• _Passage to read_:
- - - -
It is also clear that the ability of small HA oligos to stimulate signaling may not always be by a direct mechanism, but rather be by disrupting receptor•HA complexes via displacement of larger sentinel HA, which when bound blocks “response-to-disruption” signaling (Figure 4H–J). HA receptors, such as CD44 in some cell types (e.g., chondrocytes), may be normally engaged with MDa HA and their steady-state situation is little or no signal activation; they become activated when the bound large HA is degraded or displaced by smaller HA or oligos. In contrast, HARE is a coated pit mediated constitutively recycling receptor that binds, endocytoses and releases its ligand for lysosomal degradation before it returns to the cell surface. The HAR-2 signaling behavior shown for binding to oligo, transition-size or MDa HA (Figs. 4B, D or E) similarly occurs for HARE, which does not signal after binding oligo or MDa HA but does signal when bound to transition-size HA (Pandey et al. 2013).
Summary
The results presented here indicate that the mass midpoint for an HA rod-to-coil conformational change is ~150–250 kDa (65 nm diameter), although the change between extended rod and a more globular random coil likely occurs over a broader HA mass range (e.g., 100–300 kDa). In this case, HA of >300 kDa mass might have essentially the same conformation as MDa. It remains to be determined if the novel signaling characteristics of HA receptors that bind 100–300 kDa HA are because: (i) the receptor•HA complex achieves conformational features that allow transmembrane activation of CD-mediated signaling that does not occur with binding to larger HA or smaller HA, or (ii) the size of HA in this transition region uniquely enables two or more receptors to bind the same HA molecule and bring their CDs into close proximity to create new conformations or binding interfaces that then bind and/or activate signaling components. It seems likely that the latter scenario in which a specific HA size range drives signal-competent oligomerization (Figure 4) is a more satisfactory explanation, since we know that any size HA molecule (>20 sugars) is bound well by any HA receptor. It is unlikely that a particular size range of HA has a unique stable conformation different from those found in other size ranges (even if transitory). In any case, there is no reason to believe that future discoveries related to the mechanisms and features that confer HA receptor-mediated cell signaling competence will be any less exciting than the discoveries brought forth over the last three decades.
- - - -
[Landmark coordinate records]
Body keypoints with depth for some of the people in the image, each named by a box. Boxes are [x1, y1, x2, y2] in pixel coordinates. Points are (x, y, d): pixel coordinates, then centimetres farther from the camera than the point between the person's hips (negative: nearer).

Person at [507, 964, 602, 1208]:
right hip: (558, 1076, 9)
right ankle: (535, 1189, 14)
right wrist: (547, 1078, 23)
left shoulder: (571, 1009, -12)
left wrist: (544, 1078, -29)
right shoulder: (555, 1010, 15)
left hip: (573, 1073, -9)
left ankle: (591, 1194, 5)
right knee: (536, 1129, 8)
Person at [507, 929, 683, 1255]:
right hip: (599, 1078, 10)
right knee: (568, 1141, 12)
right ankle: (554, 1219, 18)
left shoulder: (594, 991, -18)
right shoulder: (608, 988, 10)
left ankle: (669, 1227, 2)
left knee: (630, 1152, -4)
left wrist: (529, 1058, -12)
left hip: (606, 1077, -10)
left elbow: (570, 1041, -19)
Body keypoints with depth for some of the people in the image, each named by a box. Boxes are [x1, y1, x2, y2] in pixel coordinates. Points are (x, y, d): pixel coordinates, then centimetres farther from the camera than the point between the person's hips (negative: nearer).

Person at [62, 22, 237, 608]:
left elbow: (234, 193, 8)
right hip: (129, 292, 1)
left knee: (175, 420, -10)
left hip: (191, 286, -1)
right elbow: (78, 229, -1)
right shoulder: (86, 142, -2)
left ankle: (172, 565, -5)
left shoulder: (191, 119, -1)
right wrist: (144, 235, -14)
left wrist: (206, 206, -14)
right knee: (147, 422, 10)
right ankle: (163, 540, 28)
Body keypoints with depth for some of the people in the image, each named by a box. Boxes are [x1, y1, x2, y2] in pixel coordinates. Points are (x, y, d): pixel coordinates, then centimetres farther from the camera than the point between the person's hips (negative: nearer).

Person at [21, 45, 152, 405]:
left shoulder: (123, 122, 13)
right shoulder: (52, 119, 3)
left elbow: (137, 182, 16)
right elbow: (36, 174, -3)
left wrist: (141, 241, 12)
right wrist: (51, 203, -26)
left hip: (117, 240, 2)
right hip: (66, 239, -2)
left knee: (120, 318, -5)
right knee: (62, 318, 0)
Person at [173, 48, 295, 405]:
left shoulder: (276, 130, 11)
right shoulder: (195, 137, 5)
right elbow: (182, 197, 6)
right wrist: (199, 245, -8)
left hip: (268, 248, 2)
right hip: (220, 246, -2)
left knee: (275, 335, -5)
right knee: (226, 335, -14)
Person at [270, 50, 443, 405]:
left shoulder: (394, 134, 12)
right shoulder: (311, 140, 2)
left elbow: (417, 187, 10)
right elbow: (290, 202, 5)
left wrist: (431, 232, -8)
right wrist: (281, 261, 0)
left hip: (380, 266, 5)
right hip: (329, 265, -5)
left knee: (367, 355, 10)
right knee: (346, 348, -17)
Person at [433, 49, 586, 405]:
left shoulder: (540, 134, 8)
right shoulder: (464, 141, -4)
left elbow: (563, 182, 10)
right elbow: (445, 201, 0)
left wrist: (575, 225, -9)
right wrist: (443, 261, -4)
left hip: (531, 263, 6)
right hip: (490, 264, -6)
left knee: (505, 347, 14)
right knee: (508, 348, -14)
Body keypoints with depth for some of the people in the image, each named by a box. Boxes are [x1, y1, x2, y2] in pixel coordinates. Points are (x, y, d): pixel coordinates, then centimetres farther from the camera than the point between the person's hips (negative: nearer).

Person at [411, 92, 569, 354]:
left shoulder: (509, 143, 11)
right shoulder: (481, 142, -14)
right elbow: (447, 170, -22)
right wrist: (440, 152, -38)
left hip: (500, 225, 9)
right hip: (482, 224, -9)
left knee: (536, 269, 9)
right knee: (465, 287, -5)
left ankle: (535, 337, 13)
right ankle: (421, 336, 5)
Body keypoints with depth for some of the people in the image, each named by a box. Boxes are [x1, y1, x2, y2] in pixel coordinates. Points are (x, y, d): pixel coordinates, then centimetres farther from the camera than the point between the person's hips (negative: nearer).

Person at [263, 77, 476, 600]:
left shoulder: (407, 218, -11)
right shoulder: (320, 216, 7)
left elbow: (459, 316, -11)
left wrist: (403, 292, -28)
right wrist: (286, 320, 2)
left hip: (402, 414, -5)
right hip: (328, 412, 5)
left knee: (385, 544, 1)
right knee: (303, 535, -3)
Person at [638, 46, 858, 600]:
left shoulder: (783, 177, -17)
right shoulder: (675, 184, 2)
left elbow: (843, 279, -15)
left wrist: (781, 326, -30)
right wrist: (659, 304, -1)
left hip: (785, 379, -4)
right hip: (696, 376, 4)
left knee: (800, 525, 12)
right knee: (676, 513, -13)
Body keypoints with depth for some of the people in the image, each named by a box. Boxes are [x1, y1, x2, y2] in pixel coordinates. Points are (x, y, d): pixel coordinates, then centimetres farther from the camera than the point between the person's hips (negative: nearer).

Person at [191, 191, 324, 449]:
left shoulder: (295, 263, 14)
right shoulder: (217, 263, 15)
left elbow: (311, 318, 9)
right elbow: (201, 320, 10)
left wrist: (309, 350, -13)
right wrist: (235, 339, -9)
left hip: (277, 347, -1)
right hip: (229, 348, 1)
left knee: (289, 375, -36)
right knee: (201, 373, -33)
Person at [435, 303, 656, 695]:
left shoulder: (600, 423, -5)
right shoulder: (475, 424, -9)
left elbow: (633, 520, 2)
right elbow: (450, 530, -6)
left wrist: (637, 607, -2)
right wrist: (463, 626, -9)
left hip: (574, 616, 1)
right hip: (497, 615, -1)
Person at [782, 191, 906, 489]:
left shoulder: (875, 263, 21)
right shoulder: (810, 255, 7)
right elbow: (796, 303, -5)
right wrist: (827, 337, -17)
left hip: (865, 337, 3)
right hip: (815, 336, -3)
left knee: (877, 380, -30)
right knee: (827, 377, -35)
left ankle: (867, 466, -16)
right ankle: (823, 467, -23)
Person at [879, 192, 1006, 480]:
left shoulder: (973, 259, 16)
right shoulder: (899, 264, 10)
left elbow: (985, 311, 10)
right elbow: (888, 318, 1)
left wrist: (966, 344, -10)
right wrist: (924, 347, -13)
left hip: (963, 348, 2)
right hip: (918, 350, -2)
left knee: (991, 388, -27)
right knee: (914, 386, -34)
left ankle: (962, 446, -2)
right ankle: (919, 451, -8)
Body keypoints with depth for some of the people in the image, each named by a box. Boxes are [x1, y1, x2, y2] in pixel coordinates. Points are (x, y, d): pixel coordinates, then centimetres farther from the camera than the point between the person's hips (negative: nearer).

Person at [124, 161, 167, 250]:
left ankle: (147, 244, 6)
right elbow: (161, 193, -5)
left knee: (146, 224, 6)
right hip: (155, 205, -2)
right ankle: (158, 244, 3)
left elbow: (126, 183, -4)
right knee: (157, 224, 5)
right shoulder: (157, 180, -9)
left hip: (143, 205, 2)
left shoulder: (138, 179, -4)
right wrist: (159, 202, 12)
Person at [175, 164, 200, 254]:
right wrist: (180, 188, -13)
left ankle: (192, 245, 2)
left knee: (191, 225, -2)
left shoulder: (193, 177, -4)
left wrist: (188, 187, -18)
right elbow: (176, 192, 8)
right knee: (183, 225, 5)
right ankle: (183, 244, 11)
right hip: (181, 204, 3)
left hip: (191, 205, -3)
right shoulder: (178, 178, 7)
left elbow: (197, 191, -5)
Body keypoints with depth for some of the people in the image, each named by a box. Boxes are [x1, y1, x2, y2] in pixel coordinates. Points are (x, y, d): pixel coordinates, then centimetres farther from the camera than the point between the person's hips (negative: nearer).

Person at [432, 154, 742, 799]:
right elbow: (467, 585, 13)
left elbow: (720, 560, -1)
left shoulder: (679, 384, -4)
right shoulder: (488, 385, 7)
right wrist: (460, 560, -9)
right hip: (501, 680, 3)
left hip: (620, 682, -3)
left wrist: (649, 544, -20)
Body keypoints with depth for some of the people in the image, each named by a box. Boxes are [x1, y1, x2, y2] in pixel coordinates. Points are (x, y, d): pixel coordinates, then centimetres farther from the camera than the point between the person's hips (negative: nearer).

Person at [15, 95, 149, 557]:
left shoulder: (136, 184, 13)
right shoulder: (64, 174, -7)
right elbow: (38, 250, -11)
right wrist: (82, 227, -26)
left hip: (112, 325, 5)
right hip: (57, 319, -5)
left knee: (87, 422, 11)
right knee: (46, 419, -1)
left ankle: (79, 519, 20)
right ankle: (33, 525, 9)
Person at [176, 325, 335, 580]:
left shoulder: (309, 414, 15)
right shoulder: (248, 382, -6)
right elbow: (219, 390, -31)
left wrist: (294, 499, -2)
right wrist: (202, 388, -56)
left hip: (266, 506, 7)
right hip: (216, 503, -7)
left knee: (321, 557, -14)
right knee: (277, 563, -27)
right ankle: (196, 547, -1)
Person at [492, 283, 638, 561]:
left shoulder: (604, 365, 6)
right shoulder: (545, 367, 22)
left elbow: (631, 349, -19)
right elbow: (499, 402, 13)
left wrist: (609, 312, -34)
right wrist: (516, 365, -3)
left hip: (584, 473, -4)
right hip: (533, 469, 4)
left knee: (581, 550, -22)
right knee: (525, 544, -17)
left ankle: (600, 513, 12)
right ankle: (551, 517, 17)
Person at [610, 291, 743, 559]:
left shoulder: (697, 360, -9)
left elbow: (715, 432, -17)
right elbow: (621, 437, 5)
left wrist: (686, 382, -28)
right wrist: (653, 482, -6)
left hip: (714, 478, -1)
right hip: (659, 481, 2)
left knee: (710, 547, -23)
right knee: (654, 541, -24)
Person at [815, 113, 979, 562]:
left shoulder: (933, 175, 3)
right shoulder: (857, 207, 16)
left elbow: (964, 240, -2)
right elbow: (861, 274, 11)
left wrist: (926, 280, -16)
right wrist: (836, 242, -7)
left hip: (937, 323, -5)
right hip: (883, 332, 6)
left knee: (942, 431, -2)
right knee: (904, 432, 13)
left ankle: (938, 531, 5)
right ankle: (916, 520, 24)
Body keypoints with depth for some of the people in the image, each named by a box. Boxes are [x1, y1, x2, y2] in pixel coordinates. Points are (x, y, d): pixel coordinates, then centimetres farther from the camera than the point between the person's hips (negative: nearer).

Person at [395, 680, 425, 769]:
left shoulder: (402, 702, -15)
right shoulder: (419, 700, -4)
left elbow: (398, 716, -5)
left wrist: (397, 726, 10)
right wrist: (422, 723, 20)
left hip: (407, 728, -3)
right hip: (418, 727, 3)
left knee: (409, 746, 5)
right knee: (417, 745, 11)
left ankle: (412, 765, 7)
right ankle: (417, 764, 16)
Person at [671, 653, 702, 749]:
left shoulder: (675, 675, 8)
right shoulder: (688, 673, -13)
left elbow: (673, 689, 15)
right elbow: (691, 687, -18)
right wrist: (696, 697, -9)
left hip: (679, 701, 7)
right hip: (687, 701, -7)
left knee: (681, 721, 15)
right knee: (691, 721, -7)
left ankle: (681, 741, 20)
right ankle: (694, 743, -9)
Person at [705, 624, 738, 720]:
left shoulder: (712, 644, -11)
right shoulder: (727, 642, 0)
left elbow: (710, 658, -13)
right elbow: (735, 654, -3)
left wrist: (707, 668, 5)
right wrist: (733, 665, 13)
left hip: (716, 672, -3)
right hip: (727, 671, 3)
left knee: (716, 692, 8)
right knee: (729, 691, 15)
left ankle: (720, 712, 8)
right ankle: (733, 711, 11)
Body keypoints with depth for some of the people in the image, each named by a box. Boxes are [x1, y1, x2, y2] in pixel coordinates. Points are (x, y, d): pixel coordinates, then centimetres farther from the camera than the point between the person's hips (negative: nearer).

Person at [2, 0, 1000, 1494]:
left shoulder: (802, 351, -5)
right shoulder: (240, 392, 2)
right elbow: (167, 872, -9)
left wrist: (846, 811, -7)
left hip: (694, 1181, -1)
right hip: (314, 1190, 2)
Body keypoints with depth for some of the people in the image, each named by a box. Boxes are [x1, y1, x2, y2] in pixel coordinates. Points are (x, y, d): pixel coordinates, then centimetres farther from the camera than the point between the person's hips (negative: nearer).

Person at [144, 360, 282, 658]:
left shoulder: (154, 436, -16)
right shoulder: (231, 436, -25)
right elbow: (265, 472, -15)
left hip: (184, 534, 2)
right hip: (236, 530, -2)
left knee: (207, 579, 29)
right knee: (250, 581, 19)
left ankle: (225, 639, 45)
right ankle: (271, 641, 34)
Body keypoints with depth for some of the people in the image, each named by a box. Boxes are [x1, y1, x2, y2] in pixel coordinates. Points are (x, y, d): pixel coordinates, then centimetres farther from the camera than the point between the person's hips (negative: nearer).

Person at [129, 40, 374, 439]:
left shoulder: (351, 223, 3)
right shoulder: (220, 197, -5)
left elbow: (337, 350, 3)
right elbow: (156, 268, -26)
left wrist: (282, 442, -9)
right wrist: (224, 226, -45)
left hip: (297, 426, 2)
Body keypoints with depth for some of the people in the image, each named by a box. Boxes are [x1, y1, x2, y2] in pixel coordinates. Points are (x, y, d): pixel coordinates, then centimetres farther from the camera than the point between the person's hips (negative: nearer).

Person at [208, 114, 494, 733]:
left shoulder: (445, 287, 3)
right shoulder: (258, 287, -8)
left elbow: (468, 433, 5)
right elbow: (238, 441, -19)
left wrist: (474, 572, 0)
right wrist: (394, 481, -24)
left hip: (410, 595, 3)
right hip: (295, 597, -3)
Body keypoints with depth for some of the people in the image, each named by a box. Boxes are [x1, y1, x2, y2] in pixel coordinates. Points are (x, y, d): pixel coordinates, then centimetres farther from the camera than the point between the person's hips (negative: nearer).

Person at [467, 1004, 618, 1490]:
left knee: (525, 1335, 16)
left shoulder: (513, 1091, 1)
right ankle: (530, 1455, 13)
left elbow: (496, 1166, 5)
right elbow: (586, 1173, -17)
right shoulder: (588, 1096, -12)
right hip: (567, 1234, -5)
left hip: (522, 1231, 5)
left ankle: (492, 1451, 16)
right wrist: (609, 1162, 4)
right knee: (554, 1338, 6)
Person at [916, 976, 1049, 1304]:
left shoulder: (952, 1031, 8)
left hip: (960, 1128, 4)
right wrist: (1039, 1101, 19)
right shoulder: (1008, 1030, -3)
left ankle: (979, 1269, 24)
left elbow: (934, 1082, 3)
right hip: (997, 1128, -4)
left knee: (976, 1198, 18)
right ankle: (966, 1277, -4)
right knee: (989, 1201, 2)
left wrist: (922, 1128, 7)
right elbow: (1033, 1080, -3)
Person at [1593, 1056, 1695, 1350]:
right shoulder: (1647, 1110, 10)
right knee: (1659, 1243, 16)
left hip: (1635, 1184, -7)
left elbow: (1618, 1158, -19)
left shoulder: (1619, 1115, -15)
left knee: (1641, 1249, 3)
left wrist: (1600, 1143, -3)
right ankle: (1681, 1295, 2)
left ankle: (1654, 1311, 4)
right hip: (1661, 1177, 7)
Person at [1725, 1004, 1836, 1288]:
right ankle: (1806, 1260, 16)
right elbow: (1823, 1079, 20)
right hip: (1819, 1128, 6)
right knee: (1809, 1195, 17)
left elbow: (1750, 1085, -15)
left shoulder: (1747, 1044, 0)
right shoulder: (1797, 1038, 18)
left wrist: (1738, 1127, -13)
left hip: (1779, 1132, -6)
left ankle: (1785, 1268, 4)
- - - -
• _Your task_:
1. In the passage on HA receptor signaling, what kind of receptor is HARE described as?
2. What mass midpoint does the passage give for the HA rod-to-coil conformational change?
3. After binding which size of HA does HARE signal?

• _Exercise output_:
1. A coated pit mediated constitutively recycling receptor that binds, endocytoses and releases its ligand for lysosomal degradation before it returns to the cell surface.
2. About 150–250 kDa (65 nm diameter).
3. Transition-size HA.